ACTIVITY
For the material that follows, list every line containing the word "analysis".

SUPPLIED DATA

⁂

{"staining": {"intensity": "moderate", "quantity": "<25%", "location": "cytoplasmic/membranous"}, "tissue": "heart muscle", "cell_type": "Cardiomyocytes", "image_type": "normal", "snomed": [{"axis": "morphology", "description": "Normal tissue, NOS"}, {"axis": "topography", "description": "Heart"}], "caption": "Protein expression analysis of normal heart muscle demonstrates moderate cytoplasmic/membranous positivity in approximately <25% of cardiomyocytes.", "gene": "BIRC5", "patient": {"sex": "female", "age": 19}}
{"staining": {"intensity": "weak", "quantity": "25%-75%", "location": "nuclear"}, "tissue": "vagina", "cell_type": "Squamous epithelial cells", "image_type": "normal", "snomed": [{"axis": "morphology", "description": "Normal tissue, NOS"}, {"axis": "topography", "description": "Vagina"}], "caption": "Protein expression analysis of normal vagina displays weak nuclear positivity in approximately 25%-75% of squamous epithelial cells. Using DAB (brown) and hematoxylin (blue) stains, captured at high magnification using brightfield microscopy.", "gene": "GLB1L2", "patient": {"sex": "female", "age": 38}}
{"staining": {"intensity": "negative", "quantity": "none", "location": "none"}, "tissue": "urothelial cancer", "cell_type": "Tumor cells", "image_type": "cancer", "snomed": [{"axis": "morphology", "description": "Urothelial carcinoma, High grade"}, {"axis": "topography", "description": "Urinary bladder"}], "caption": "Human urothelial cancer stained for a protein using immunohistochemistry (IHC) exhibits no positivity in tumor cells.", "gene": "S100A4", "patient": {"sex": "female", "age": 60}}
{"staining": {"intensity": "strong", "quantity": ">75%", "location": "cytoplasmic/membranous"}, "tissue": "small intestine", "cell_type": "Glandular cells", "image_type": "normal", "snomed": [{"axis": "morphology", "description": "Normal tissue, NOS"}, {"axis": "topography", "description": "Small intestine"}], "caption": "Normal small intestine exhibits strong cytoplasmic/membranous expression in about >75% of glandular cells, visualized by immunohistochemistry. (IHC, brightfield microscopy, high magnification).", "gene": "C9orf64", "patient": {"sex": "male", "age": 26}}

⁂

RESPONSE TO THE TASK
{"staining": {"intensity": "moderate", "quantity": "<25%", "location": "cytoplasmic/membranous"}, "tissue": "heart muscle", "cell_type": "Cardiomyocytes", "image_type": "normal", "snomed": [{"axis": "morphology", "description": "Normal tissue, NOS"}, {"axis": "topography", "description": "Heart"}], "caption": "Protein expression analysis of normal heart muscle demonstrates moderate cytoplasmic/membranous positivity in approximately <25% of cardiomyocytes.", "gene": "BIRC5", "patient": {"sex": "female", "age": 19}}
{"staining": {"intensity": "weak", "quantity": "25%-75%", "location": "nuclear"}, "tissue": "vagina", "cell_type": "Squamous epithelial cells", "image_type": "normal", "snomed": [{"axis": "morphology", "description": "Normal tissue, NOS"}, {"axis": "topography", "description": "Vagina"}], "caption": "Protein expression analysis of normal vagina displays weak nuclear positivity in approximately 25%-75% of squamous epithelial cells. Using DAB (brown) and hematoxylin (blue) stains, captured at high magnification using brightfield microscopy.", "gene": "GLB1L2", "patient": {"sex": "female", "age": 38}}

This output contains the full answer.